Amnesty International’s Deputy Director for the Middle East and North Africa Programme, Hassiba Hadj Sahraoui, confirmed this disturbing duality:
Beneath the façade of glitz and glamour, a far more sinister side to the UAE has emerged showing the UAE as a deeply repressive state where activists critical of the government can be tossed in jail merely for posting a tweet. Those targeted include lawyers, university professors, students and civil society activists, some of whom are linked to the Reform and Social Guidance Association (al-Islah), a peaceful grassroots organization that the government claims has links to Egypt’s Muslim Brotherhood. The clampdown has also targeted their family members.
The clampdown dates back to a petition signed in 2011 calling for democratic change. I think this may explain why, by the time of the IBA conference in October, things had changed for the worse, so that some events advertised by the IBA could not take place, and some delegates were harassed and obstructed even within the conference centre itself. In that year, notwithstanding the country was hosting one of the most prestigious global legal conferences, the authorities dissolved the boards of both the UAE’s independent Jurists’ Association and Teachers’ Association.
As the report notes, despite a provision in the Constitution, which guarantees the independence of judges, the judiciary is not independent. In February 2014, the United Nations (UN) Special Rapporteur on the independence of judges and lawyers issued a statement following an official visit to the UAE, in which she expressed concern that the UAE’s judicial system remains under the de facto control of the executive branch of government. The President appoints the Prime Minister and all judges of the Federal Supreme Court, subject to approval by the Federal Supreme Council, and the Council of Ministers, whose members are mainly drawn from the seven ruling families.
In short, there’s considerably more transparency in the famous aquarium in the biggest shopping mall in the world, at the foot of the world’s tallest building, the 829-metre high Burj Khalifa in Dubai (see image) than there is in its system of government.

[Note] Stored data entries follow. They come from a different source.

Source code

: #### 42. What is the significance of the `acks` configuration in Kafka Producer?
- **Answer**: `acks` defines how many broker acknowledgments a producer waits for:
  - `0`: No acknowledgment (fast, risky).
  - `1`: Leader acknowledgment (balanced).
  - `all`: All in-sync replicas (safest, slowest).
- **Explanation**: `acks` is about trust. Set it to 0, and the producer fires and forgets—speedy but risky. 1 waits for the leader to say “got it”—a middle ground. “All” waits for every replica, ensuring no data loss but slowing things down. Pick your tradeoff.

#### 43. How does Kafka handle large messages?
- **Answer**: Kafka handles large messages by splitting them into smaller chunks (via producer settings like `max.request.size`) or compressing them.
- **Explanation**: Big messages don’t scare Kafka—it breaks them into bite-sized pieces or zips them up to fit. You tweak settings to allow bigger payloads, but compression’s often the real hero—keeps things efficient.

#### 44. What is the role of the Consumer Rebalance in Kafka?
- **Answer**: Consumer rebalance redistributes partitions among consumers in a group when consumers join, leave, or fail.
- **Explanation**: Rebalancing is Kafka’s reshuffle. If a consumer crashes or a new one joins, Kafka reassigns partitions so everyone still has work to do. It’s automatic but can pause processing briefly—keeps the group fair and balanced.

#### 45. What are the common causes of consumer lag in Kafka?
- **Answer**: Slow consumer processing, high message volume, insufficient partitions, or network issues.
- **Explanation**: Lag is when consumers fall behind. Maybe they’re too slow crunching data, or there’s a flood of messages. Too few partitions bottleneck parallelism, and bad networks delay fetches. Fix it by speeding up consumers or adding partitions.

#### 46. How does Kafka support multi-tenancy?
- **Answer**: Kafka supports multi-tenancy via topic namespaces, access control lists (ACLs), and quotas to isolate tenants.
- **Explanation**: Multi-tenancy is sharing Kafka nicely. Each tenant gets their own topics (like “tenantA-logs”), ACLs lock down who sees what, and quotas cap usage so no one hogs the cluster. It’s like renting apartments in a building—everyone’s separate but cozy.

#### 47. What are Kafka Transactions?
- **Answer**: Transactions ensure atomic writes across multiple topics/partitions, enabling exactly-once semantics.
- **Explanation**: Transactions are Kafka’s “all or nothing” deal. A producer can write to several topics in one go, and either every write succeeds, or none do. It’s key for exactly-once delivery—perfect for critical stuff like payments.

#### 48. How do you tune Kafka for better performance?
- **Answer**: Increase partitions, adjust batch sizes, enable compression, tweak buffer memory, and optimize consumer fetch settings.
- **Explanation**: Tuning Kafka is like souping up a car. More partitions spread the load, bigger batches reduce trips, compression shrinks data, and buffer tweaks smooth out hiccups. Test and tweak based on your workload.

And finally, this week’s slightly silly story
USA: a banana for justice
A comedian in Colorado, USA has been arrested for threatening police officers with a banana. He appeared to reach for a gun – which was yellow and edible. Nevertheless two officers were sufficiently apprehensive for their own or the public’s safety to consider Nathan Channing a threat, and they arrested him. As quoted by the Daily Telegraph:
“Based on training and experience, I have seen handguns in many shapes and colors and perceived this to be a handgun,” officer Joshua Bunch wrote in his affidavit. “Nathan by physical action, knowingly placed Deputy Love and I in imminent fear by use of an article fashioned in the manner to cause us to reasonably believe it was a deadly weapon.”
The newspaper article concluded, drily,
Other unconventional weapons in the United States in recent months have included a burrito, which was used by Travis Micho to assault a worker at a care home in Hayden, Idaho.
All I’d say at this point, to anyone thinking of doing the same, is for heaven’s sake use your loaf.